Instruções
**1)** Enumere os desafios que, segundo o texto sobre inteligência artificial na saúde mental, a utilização da IA nessa área apresenta.
**2)** Prossiga o texto sobre inteligência artificial na saúde mental a partir da última frase apresentada.

━━━ Excerto da página ━━━

A inteligência artificial (IA) está cada vez mais presente no domínio da saúde, em termos de procedimentos, tratamentos, investigação e desenvolvimento. A área da saúde mental não é exceção.

Torna-se fundamental refletir e promover o debate sobre as oportunidades e desafios da utilização da IA na promoção da saúde mental e do bem-estar ao nível da prevenção e tratamento, assim como em diferentes contextos como a escola e o local de trabalho.

A utilização da IA na saúde mental tem o potencial de proporcionar benefícios significativos, como o aumento da acessibilidade, deteção precoce e alinhamento com uma sociedade cada vez mais digital. No entanto, também apresenta desafios, incluindo preocupações com a privacidade, preconceitos e o risco de substituir ligações humanas fundamentais.

O desenvolvimento e a utilização responsáveis da IA na saúde mental devem considerar cuidadosamente estes fatores e dar prioridade a práticas éticas e centradas na pessoa.

━━━ Excertos do material ━━━

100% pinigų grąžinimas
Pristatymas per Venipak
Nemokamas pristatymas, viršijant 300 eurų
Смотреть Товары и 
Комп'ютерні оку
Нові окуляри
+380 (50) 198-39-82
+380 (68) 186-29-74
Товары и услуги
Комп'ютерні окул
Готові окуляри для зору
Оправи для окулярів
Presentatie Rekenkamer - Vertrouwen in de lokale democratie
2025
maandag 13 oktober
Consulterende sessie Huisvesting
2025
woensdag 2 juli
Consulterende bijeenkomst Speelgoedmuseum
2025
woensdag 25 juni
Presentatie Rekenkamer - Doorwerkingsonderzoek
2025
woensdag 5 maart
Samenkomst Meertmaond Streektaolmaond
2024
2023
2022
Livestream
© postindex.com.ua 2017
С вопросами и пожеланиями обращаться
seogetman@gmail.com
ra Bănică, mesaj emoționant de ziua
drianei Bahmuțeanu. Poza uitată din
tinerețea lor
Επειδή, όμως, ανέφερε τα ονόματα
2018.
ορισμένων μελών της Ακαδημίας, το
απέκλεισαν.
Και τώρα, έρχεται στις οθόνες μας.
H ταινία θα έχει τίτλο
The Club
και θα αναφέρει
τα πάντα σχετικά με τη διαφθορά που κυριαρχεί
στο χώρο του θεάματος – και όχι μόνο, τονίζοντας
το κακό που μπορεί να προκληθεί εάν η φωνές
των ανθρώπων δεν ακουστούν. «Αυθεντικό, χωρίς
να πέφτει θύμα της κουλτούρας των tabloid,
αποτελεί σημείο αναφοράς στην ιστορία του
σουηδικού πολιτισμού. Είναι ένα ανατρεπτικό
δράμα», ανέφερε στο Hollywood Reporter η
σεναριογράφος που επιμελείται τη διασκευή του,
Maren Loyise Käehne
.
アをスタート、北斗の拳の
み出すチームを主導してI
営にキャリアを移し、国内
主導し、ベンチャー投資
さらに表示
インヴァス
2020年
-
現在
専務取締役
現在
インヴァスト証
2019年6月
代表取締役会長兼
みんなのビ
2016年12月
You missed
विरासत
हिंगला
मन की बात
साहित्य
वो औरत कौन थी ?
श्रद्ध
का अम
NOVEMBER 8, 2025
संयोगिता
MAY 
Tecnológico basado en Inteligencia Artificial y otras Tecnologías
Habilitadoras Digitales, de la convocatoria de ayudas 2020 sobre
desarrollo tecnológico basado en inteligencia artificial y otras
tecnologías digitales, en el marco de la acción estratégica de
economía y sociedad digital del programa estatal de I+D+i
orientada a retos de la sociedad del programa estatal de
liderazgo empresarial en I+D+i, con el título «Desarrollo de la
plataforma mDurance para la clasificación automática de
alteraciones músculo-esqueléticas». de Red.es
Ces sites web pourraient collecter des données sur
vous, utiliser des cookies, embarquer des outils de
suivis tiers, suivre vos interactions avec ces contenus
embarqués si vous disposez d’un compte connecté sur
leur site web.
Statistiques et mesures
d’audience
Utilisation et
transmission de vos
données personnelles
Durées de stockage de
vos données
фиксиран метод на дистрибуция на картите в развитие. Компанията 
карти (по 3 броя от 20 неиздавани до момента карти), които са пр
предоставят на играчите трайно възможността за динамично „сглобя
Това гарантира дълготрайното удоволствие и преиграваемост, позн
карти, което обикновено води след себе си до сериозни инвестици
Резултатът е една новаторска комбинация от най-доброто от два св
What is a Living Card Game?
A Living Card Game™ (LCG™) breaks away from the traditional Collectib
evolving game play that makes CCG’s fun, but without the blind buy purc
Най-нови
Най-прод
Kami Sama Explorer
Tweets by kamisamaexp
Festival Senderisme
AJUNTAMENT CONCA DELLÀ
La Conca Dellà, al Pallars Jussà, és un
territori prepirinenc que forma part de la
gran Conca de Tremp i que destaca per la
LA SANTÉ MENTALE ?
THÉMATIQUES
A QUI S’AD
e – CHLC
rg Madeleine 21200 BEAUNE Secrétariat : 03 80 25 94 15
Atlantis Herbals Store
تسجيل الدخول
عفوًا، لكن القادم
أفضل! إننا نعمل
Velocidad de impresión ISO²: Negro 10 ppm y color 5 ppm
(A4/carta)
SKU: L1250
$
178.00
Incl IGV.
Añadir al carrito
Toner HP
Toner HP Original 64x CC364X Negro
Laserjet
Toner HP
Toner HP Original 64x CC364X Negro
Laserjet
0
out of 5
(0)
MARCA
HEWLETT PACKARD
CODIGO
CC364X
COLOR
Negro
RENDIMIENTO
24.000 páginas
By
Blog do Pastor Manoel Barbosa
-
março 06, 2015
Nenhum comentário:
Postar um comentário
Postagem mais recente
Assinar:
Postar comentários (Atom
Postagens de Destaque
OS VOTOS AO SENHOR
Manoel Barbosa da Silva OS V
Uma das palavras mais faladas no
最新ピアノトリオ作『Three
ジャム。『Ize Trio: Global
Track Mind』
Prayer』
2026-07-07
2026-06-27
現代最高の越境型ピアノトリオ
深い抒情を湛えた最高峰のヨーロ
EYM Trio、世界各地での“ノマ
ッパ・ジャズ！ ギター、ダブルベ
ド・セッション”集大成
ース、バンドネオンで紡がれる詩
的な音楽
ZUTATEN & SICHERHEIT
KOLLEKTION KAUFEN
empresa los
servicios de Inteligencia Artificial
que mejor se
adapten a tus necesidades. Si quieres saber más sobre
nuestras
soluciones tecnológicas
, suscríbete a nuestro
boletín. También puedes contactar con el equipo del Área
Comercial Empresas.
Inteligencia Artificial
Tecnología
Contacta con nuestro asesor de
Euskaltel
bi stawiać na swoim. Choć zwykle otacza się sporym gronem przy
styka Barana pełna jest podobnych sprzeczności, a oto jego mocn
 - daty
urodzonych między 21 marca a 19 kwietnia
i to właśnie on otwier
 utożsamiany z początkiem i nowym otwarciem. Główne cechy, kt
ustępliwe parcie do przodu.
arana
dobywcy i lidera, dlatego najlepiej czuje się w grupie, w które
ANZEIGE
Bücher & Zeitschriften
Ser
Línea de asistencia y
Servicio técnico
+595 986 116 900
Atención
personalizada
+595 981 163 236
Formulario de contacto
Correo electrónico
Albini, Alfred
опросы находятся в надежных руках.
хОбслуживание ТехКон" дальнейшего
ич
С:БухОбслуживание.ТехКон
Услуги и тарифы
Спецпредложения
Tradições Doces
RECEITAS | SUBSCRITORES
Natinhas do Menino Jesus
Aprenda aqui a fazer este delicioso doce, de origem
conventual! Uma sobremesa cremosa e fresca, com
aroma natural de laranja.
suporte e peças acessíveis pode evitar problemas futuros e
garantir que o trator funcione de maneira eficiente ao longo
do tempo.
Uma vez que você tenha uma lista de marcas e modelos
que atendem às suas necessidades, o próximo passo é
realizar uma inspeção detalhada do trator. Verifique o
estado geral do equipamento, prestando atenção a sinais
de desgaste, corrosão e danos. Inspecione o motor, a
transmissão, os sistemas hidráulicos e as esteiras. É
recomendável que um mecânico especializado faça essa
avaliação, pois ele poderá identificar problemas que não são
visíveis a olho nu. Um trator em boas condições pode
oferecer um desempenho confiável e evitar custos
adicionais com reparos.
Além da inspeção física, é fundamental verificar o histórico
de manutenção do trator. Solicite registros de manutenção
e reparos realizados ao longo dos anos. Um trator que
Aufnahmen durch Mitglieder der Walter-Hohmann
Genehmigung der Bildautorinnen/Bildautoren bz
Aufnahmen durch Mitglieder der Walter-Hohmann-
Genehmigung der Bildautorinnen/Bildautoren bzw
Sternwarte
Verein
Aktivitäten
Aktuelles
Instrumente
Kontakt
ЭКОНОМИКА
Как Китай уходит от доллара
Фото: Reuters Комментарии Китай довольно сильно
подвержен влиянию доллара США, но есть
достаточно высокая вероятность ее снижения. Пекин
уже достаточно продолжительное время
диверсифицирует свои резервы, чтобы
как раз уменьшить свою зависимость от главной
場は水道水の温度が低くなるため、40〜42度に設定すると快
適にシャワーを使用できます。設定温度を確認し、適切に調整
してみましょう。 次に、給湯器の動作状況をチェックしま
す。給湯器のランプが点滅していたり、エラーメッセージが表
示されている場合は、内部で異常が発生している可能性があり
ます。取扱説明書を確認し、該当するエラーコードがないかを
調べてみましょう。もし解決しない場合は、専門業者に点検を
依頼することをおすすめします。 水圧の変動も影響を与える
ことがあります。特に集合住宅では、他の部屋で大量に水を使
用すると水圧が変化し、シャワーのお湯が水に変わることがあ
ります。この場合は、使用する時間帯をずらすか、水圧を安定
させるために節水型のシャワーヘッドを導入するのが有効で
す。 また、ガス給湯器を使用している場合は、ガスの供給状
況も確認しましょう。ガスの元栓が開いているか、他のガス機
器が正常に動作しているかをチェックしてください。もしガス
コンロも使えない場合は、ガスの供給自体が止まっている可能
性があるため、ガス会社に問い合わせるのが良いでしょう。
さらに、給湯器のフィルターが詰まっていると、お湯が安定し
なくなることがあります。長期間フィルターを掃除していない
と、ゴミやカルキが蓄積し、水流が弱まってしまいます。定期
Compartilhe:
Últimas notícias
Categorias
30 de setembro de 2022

━━━

Respostas
**1)** Preocupações com a privacidade; preconceitos; o risco de substituir ligações humanas fundamentais.

**2)**
As intervenções no domínio da saúde mental que utilizam a IA na prática de um psicólogo podem assumir várias formas.

Ao nível clínico, a IA pode ajudar a identificar padrões e indicadores nas respostas dos pacientes às avaliações psicológicas, ajudando a efetuar diagnósticos mais precisos. A IA pode analisar os dados do paciente para criar planos de tratamento personalizados com base nas necessidades individuais e nas respostas a intervenções anteriores. Pode, ainda, identificar sentimentos, sinais emocionais e alterações nos padrões de linguagem para ajudar os psicólogos a avaliar o progresso. As aplicações baseadas em IA podem permitir que os pacientes monitorizem o seu humor e sintomas ao longo do tempo. Os psicólogos podem aceder a estes dados para monitorizar o progresso e fazer ajustes aos planos de tratamento. A IA pode identificar sinais de crise, como ideação suicida, e alertar psicólogos ou serviços de emergência quando necessário.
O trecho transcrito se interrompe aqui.